> **Texto de referencia**
La administración de Javier Milei derogará la modificación aprobada en 2020, que imponía fuertes límites al uso de tierras incendiadas bajo la sospecha de quemas intencionales con fines inmobiliarios.
El Gobierno nacional confirmó que dejará sin efecto la reforma a la ley de manejo del fuego sancionada en 2020, una normativa que había sido impulsada por Máximo Kirchner en medio de una ola de incendios en sierras, campos y bosques nativos. El anuncio fue formulado este martes 9 de diciembre por el jefe de Gabinete, Manuel Adorni, durante la presentación del informe final del Consejo de Mayo en la Casa Rosada.
La iniciativa original surgió como respuesta a las denuncias de focos ígneos provocados con fines inmobiliarios o productivos. Kirchner, entonces líder del bloque del Frente de Todos, promovió un marco legal que impedía modificar el destino de los terrenos afectados por el fuego durante largos períodos.
El espíritu de la ley, según sus fundamentos, era «proteger aquellos ecosistemas que puedan ser víctimas de incendios y garantizar las condiciones para la restauración de las superficies».

> **Datos proporcionados**
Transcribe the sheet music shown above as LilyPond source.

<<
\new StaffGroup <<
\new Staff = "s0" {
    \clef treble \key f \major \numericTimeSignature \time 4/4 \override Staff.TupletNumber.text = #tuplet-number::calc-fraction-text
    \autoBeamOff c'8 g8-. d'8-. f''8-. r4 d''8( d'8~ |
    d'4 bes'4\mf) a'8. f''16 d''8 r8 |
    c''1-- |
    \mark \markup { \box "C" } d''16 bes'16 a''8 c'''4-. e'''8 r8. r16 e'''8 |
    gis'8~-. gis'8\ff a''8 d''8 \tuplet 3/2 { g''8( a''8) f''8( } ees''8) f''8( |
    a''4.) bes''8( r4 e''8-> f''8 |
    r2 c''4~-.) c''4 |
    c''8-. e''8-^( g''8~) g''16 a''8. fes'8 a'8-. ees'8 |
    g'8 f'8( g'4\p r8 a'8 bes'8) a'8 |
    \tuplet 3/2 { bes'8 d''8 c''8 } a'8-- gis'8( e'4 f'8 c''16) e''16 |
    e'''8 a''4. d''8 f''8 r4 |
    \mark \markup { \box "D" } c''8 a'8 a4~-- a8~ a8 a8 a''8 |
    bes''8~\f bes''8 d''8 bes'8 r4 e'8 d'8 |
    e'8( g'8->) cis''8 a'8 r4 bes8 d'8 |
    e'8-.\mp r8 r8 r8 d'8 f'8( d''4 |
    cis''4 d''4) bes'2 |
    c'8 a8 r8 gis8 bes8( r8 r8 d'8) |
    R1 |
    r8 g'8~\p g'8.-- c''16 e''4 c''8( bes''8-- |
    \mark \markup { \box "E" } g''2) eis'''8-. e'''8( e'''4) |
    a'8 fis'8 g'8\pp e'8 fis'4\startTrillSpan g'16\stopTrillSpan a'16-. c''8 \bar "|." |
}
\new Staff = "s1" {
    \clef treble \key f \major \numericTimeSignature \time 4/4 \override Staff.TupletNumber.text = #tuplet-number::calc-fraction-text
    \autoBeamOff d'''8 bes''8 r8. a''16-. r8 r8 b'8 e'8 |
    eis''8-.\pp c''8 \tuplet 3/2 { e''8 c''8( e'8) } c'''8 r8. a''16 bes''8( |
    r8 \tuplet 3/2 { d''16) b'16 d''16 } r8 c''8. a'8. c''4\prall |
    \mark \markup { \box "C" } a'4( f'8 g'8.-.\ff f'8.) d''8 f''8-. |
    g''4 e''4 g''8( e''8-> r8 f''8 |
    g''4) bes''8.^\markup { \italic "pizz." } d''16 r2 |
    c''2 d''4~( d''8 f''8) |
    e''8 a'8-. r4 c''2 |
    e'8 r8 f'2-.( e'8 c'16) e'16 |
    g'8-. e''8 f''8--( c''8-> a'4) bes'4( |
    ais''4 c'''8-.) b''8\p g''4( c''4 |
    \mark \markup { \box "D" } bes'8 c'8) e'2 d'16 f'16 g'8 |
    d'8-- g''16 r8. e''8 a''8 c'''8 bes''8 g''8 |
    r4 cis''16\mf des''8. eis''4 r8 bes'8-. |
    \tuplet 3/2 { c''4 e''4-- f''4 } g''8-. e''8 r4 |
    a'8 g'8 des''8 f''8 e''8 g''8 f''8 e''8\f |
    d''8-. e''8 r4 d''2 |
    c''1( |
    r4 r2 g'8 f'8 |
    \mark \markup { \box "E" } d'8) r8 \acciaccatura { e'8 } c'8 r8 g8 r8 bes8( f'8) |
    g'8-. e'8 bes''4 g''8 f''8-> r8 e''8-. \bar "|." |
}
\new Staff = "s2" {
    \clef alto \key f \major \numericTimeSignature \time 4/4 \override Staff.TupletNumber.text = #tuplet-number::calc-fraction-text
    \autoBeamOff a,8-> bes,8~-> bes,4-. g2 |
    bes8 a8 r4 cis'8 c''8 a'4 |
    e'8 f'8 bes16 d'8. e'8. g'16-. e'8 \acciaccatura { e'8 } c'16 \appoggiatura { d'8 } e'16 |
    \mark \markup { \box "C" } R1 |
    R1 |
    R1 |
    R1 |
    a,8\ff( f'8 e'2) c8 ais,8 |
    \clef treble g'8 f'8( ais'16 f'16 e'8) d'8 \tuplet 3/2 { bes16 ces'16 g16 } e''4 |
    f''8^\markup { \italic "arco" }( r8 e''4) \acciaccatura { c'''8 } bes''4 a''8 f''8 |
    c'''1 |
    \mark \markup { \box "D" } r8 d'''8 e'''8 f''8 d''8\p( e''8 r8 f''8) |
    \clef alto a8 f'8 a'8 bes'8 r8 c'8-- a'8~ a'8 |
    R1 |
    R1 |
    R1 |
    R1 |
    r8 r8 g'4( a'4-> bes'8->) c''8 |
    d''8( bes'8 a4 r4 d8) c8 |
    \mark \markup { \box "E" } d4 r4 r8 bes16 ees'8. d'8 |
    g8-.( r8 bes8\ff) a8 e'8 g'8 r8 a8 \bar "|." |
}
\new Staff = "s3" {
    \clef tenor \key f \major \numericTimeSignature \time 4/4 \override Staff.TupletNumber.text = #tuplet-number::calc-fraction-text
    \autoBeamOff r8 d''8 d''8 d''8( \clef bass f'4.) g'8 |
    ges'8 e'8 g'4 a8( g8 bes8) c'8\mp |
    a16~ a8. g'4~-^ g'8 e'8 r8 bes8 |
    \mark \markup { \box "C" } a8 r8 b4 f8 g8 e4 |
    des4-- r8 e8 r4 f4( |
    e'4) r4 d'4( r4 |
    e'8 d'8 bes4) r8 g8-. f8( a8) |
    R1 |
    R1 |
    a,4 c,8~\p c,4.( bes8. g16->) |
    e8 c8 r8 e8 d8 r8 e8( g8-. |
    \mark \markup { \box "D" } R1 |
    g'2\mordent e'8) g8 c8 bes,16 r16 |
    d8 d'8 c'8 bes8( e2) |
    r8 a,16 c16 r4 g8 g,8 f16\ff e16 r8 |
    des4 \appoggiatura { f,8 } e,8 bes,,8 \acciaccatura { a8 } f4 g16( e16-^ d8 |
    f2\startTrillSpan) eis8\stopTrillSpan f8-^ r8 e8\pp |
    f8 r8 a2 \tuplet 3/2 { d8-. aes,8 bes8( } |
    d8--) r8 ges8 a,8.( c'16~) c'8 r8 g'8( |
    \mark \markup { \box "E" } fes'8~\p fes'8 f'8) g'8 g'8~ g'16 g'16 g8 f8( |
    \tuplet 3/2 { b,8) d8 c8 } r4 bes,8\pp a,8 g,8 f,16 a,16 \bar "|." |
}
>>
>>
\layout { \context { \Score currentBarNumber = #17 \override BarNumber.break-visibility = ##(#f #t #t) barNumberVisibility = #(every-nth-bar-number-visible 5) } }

> **Instrucciones**
Según el texto sobre la ley de manejo del fuego, ¿quién formuló el anuncio de que se dejará sin efecto la reforma de 2020?

> **Espacio de respuesta**
Lo formuló el jefe de Gabinete, Manuel Adorni.